Interestingly, they are clearly different from French Canadians in Quebec province and they have their own culture, flag and language apparently.
In New Brunswick province next to Nova Scotia, there is Acadian Historic Village reconstructing their old village.
If by some chance, we visit this area again, I would love to go and visit this Village.
While we were walking on this promenade, another thing we learned was that they were having a Jazz Festival in Halifax, too.
They have set up an open air venue and we understood that we need tickets to enter there.
My husband loves jazz, so we looked for the ticket booth, but unfortunately we could not find it.
By the time, we were a little hungry, too, so we moved back inland to look for somewhere we could eat something light.
We prefer wine to beer, so we looked for a wine bar and came across a place called Obladee a Wine Bar.

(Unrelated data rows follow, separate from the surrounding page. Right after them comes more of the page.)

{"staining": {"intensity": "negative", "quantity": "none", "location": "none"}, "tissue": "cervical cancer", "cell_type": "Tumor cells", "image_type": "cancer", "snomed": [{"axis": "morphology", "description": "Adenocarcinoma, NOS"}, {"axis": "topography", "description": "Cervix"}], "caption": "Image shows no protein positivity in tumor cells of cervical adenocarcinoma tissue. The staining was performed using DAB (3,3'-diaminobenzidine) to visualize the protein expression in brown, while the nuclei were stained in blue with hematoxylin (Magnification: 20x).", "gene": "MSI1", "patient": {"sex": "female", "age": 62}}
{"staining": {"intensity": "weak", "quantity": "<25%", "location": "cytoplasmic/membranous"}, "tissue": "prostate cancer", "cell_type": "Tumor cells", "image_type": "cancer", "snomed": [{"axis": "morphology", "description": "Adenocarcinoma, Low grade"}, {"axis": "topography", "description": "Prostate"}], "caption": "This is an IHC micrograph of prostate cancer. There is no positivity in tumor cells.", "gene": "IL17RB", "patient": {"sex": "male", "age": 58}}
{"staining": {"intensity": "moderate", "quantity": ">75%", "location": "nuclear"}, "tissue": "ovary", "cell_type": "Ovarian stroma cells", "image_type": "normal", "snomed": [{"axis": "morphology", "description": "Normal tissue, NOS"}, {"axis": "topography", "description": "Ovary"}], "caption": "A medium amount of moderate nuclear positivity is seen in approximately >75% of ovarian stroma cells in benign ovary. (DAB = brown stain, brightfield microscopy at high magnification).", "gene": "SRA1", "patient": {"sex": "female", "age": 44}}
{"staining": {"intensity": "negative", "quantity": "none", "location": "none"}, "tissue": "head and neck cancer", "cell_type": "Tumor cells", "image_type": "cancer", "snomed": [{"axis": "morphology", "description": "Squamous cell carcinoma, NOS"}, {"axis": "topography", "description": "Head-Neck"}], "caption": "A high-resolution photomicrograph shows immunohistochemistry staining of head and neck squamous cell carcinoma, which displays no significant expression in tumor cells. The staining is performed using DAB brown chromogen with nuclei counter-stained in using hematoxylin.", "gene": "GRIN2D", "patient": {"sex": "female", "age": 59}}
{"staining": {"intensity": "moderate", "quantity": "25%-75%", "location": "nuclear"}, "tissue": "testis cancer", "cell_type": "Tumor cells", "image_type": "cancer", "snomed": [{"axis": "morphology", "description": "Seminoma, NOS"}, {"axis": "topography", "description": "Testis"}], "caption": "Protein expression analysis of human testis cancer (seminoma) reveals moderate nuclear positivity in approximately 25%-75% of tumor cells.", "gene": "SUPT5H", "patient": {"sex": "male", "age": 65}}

Fortunately, they were supporting Jazz Festival and within the bar, a band was playing.
So we had a good time, listening the music, drinking wine and eating cheese.
The band consisted of three men, sax, bass and drum.
In comparison with the one we had listened in the square in Montreal which was a young amateur band, this one was real professional performance and my husband looked very happy.
Although the portion of the cheese was small and not particularly good, the Lebanese red wine we had was very nice.